In the early ’90s, he drove traffic back to Makati at night when he made Giraffe the ultimate hangout. I was living in Amman then, but often in Manila, and I would invariably end up in Giraffe every night. He came up with these improbably and often outrageous gimmicks that somehow always worked. For AIDS Day in 1994, he enlisted me and a whole bunch of ladies, some older, some socialites, some models —Anna Francisco, Dindi Gallardo, Tweety de Leon, Cristina Valdes, Eva Abesamis, Melissa Lopez and Karen Cancio-Litré, to name a few—to be waitresses for a cause for one night only at Giraffe. We all wore black and donned aprons, took orders, served drinks, got hit on by the men who kept ordering and generously tipping, and in the end, we donated all our tips to the AIDS Foundation. It was bloody tiring work, being on my feet and waitressing all night, but it was, as with all the ideas that sprung forth from Louie’s incredibly fertile mind, so much fun.
That, I think, was the magic of Louie, the mix of decadence and decorum. He was an incredibly loyal friend who showed up when you needed him most, and he was always honest. In fact, he had a way of deflecting his candor though his wit—and he was incomparably witty—so that you would laugh and belatedly only realize the truth of what he was saying. I’d walk into a party with him, and he’d suss it out quickly and say, “Hay naku, hindi ako mabubuntis dito” (oh no, I’m not going to get pregnant here) and walk out.
He came with Eike once to Hong Kong to stay with me when I was living there as a young bride. My then-husband was taking a nap and the bedroom door happened to be slightly ajar. “You know,” Louie said to me, “he has a nice ass. But you are fundamentally mismatched.”
And he was absolutely right, even if it took more than a decade for me to finally leave my marriage.
When my book Making Love in Spanish was published, I asked him to do the reading at the launch. It was one thing to write a rather racy novel with descriptive passages of sexual couplings, but it was quite another to read it out loud. So Louie did it for me, and he did it with his usual élan, peppering the sentences with his own candid asides, such as “This lucky bitch, getting so much action!” and making everyone burst into laughter in the process.
This was the same person, after all, who threw me a sex-themed bridal shower before my wedding. That was where I discovered that there was such a thing as a willy-warmer!

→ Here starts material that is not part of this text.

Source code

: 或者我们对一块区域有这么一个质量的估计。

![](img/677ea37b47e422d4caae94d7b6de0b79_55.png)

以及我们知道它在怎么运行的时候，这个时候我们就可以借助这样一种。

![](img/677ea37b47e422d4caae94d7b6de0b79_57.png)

A little over two years ago, I visited him in St. Luke’s after one of his first few bouts of chemotherapy. I was prepared to feel sad and tearful, expecting to see someone frail and fatalistic. But Louie was in fine form and looked amazing. If not for his bald head, I would never have thought he had cancer. And instead of me cheering him up, he was the one who had me in stitches. His oncologist’s name, he said, was Charity, and his nurse was called Eternity. “And I’m Chastity,” he roared.
Life was not always La Cage aux Folles for Louie. He had no long-term partner in his last years, and he sometimes struggled to stave off loneliness. But he had so many friends who adored him, and his house was often filled with people who truly enjoyed being with him. Like his beloved mother Tita Lucy, he was a wonderful cook and host.
When his father, Ambassador J.V. Cruz passed away, I called him from Guam, where I was living at the time. “Bambina,” he said, “I’m a little orphan Annie now.”
I can’t help but feel a little orphaned now with Louie Cruz no longer in this world. But I can bet that wherever he may be, even the angels are making halakhakan with him.